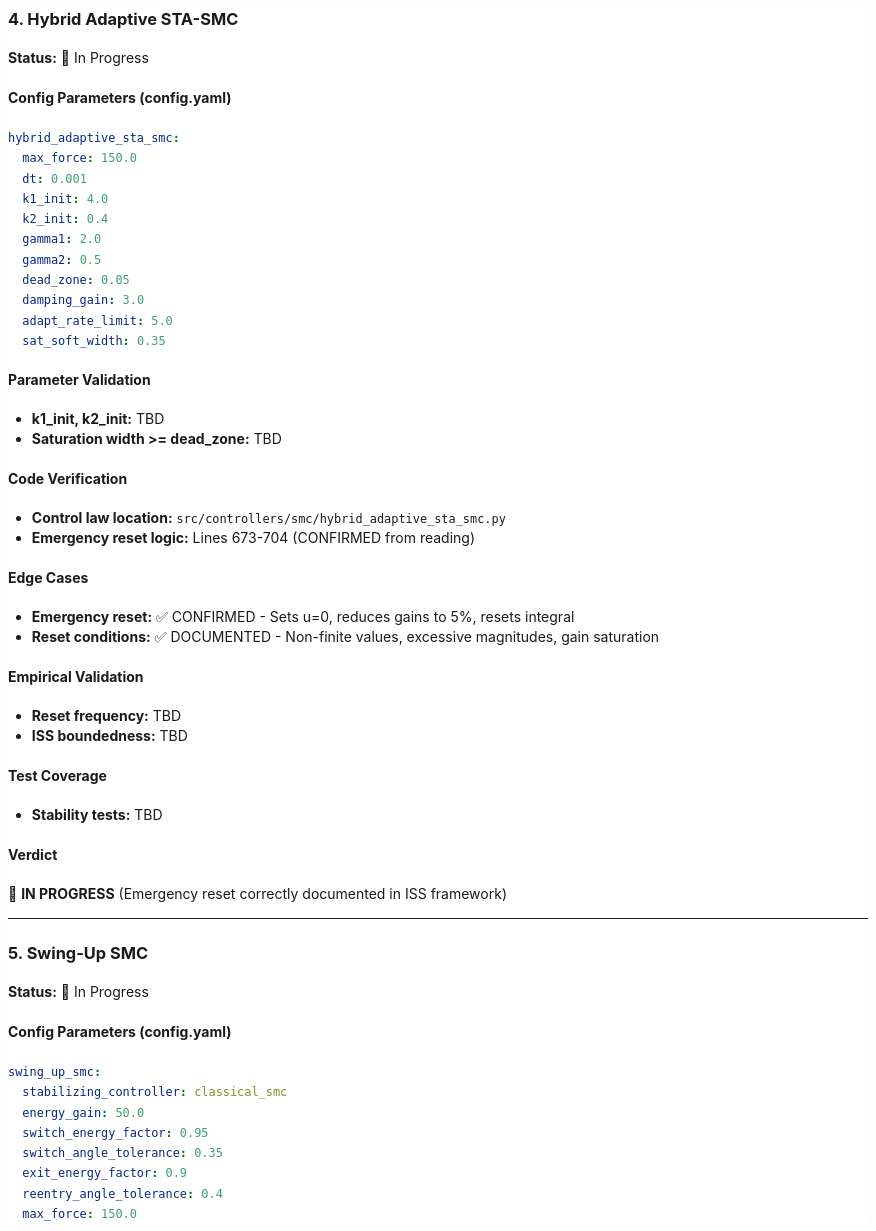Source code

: ### 4. Hybrid Adaptive STA-SMC

**Status:** 🔄 In Progress

#### Config Parameters (config.yaml)
```yaml
hybrid_adaptive_sta_smc:
  max_force: 150.0
  dt: 0.001
  k1_init: 4.0
  k2_init: 0.4
  gamma1: 2.0
  gamma2: 0.5
  dead_zone: 0.05
  damping_gain: 3.0
  adapt_rate_limit: 5.0
  sat_soft_width: 0.35
```

#### Parameter Validation
- **k1_init, k2_init:** TBD
- **Saturation width >= dead_zone:** TBD

#### Code Verification
- **Control law location:** `src/controllers/smc/hybrid_adaptive_sta_smc.py`
- **Emergency reset logic:** Lines 673-704 (CONFIRMED from reading)

#### Edge Cases
- **Emergency reset:** ✅ CONFIRMED - Sets u=0, reduces gains to 5%, resets integral
- **Reset conditions:** ✅ DOCUMENTED - Non-finite values, excessive magnitudes, gain saturation

#### Empirical Validation
- **Reset frequency:** TBD
- **ISS boundedness:** TBD

#### Test Coverage
- **Stability tests:** TBD

#### Verdict
🔄 **IN PROGRESS** (Emergency reset correctly documented in ISS framework)

---

### 5. Swing-Up SMC

**Status:** 🔄 In Progress

#### Config Parameters (config.yaml)
```yaml
swing_up_smc:
  stabilizing_controller: classical_smc
  energy_gain: 50.0
  switch_energy_factor: 0.95
  switch_angle_tolerance: 0.35
  exit_energy_factor: 0.9
  reentry_angle_tolerance: 0.4
  max_force: 150.0
```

* * * * * * *

▸ **What the task asks**
Please set down exactly the lines running from the one with "#### Empirical Validation" to the last line of the entries above, both of them included, and no others.

▸ **Answer area**
#### Empirical Validation
- **Reset frequency:** TBD
- **ISS boundedness:** TBD

#### Test Coverage
- **Stability tests:** TBD

#### Verdict
🔄 **IN PROGRESS** (Emergency reset correctly documented in ISS framework)

---

### 5. Swing-Up SMC

**Status:** 🔄 In Progress

#### Config Parameters (config.yaml)
```yaml
swing_up_smc:
  stabilizing_controller: classical_smc
  energy_gain: 50.0
  switch_energy_factor: 0.95
  switch_angle_tolerance: 0.35
  exit_energy_factor: 0.9
  reentry_angle_tolerance: 0.4
  max_force: 150.0
```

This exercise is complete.